Algumas curiosidades
O órgão de tubos da Igreja Paroquial do Alqueidão da Serra data do princípio do século XVIII, tendo sido construído em Mafra pelo organeiro português Fontanes. Foi oferecido, em segunda mão, à igreja local pelo padre Joaquim Vieira da Rosa. A sua posição inicial era ao fundo da igreja. Mais tarde, foi colocado no coro e posteriormente daí retirado. Entretanto, quando estiver restaurado deverá ocupar uma pequena “capela” construída no interior da igreja no início dos anos 2000, uma sugestão do bispo emérito de Leiria-Fátima, D. Serafim Ferreira e Silva, grande entusiasta da ideia de restauro.
Ao contrário do que alguns possam pensar, o órgão «é pequeno e pobre quando comparado com outros de muito maior dimensão e só tem um teclado», mas nada disso lhe retira o valor estimativo e patrimonial.
Uma das histórias que se contam sobre este instrumento musical remonta à II Guerra Mundial e tem o padre Frazão, um antigo capelão militar, como protagonista. Diz-se que regressado, doente, das trincheiras de França, a primeira coisa que fez quando chegou à sua terra natal, ainda antes de ir para casa, foi tocar no órgão da igreja.
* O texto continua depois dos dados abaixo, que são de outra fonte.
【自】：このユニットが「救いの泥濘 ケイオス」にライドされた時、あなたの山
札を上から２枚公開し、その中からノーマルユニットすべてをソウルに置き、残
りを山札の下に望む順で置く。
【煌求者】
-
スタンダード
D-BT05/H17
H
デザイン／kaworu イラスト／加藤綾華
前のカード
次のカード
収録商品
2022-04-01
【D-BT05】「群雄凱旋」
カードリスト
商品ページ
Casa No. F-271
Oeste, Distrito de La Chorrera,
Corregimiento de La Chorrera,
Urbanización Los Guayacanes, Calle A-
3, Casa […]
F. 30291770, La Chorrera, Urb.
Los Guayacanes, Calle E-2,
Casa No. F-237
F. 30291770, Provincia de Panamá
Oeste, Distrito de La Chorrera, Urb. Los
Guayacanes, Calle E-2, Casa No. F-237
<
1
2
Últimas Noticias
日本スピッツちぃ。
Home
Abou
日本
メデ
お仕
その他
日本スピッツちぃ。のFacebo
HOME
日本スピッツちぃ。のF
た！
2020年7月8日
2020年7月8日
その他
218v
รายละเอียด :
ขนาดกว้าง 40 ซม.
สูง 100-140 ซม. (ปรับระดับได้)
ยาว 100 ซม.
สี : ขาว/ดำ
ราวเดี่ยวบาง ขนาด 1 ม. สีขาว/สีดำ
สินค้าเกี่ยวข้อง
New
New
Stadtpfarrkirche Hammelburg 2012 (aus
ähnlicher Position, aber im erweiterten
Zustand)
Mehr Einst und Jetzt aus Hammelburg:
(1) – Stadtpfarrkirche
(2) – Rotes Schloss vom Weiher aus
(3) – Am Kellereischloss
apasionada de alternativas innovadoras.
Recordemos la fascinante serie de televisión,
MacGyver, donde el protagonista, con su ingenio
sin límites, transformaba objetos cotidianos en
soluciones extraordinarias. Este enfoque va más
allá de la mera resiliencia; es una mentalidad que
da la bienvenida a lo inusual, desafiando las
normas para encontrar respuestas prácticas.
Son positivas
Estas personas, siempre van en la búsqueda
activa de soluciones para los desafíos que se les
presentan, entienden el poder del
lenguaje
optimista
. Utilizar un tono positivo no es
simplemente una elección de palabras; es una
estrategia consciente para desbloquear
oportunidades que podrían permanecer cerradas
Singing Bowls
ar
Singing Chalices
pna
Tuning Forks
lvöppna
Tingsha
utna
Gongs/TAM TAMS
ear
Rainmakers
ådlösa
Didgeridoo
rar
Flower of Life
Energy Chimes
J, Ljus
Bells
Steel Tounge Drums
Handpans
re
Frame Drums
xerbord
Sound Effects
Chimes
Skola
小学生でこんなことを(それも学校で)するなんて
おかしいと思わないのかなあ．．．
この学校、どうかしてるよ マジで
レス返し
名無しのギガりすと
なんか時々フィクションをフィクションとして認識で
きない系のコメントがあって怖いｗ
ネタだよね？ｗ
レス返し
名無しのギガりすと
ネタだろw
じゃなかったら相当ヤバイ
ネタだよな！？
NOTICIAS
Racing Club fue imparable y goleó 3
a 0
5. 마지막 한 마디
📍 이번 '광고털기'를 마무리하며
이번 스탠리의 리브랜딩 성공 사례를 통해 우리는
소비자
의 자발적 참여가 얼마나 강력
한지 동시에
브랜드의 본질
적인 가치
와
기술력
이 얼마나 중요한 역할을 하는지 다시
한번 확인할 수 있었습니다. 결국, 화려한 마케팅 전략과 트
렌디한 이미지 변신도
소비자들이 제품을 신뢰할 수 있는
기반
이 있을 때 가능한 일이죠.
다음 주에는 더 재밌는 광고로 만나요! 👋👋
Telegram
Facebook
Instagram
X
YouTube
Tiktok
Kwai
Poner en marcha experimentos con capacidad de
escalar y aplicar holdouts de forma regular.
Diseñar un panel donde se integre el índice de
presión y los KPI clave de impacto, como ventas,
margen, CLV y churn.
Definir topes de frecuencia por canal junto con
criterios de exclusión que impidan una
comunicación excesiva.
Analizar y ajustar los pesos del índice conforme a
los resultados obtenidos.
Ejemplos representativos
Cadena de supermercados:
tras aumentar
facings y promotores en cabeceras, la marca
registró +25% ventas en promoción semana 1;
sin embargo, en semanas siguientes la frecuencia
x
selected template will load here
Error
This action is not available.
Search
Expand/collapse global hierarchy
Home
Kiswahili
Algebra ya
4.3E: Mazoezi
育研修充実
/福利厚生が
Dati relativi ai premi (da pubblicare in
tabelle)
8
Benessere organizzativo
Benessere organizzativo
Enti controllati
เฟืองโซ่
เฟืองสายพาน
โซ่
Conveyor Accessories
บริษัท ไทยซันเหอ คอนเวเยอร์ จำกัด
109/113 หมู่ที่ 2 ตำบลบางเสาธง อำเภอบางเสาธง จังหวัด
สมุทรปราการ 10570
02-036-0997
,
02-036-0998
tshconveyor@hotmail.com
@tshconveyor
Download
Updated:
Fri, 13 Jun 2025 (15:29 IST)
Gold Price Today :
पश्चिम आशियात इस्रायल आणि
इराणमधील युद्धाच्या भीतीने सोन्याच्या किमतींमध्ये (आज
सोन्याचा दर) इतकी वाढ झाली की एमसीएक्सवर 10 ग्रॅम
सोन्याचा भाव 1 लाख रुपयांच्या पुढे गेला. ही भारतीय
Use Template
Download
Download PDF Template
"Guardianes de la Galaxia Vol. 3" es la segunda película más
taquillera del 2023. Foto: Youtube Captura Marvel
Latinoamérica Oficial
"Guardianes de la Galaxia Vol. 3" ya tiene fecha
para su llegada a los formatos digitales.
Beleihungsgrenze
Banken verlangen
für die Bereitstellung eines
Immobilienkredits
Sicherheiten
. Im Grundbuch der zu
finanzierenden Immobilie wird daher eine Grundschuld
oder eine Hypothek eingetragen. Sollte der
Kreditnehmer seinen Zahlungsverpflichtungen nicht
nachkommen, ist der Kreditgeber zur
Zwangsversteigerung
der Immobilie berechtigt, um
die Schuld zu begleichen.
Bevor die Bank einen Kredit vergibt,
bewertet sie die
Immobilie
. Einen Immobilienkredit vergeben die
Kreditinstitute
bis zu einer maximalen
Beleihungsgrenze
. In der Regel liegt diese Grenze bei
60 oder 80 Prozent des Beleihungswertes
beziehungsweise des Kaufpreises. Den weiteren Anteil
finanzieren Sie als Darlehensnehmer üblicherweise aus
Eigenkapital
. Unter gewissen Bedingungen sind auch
A terminar, mais duas curiosidades: em 1982 o restauro completo desta peça foi orçado em 2000 contos. Carlos Vieira, professor aposentado, na altura militar acabado de chegar do Ultramar, terá sido a última pessoa a animar, de forma regular, missas e outras cerimónias recorrendo ao velho órgão de tubos que agora se espera que ganhe nova vida. Estava-se, então, em meados dos anos 1970.